Excessive amounts of lead in children's blood is prevalent in the Qingxia community, although the local government has never organized a lead test for all 300 children in the area.

"The government will not organize such tests because it would face great pressure," an anonymous Shifeng district government employee said.

Reporters from thepaper.cn visited 10 families that kept the laboratory test results of their children's blood lead levels and found that all 10 children had excessive amounts of lead, with the highest having 310 micrograms in every liter of blood.
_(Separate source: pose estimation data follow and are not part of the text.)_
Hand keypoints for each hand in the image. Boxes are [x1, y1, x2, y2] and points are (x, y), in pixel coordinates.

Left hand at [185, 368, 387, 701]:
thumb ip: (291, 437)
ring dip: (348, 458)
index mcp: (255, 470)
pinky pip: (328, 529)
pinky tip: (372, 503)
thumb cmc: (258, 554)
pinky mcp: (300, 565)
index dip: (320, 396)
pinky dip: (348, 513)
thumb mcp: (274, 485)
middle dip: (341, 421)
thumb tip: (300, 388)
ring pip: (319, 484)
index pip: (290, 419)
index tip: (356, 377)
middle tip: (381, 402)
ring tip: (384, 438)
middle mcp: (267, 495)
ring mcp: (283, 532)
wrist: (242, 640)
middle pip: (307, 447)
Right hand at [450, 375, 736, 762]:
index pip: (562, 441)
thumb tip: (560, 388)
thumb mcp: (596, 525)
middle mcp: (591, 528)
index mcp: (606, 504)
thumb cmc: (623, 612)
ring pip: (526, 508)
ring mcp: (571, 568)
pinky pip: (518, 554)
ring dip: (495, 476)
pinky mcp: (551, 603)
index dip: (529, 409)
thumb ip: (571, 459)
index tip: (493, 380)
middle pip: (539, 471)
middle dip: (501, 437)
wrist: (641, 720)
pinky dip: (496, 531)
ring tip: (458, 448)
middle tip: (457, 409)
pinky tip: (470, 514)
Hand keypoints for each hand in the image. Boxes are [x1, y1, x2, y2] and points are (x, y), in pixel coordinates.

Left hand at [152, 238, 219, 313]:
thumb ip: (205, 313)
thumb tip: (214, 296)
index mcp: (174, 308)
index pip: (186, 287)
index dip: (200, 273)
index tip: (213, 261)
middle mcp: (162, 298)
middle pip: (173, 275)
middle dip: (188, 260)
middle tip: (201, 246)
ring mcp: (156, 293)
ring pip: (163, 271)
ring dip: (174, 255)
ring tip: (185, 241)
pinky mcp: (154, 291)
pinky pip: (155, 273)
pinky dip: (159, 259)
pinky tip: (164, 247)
Children's blood lead levels should be less than 100 micrograms per liter. 

Kang Min, father of a 3-year-old boy with a blood lead level of 310 micrograms per liter, said that his son has developed hyperactivity and a violent temper.

Relocation

Residents in four villages in the Qingshuitang Industrial Zone set up a roadblock for the sixth time on December 1, 2014.

Their demand was the same as before: relocate either the villagers or the factories.

According to Liu, Zhimuzu village negotiated with the government about relocation four or five years ago, but "the government would only compensate each family with 200,000 yuan, which is far from enough to purchase an apartment elsewhere," Liu said.

Qiu Jianying, the director of the Qingxia community, said that the relocation of the whole community would cost around 1 billion yuan.

The National Development and Reform Commission issued a notice last March on relocating old industrial zones that listed Qingshuitang as one of 21 pilot zones for relocation.

The Hunan authority had started the preliminary work of relocating the whole industrial zone by January 16, according to rednet.cn.

"But the whole project involved too many people, and the government's finances were tight," Qiu said.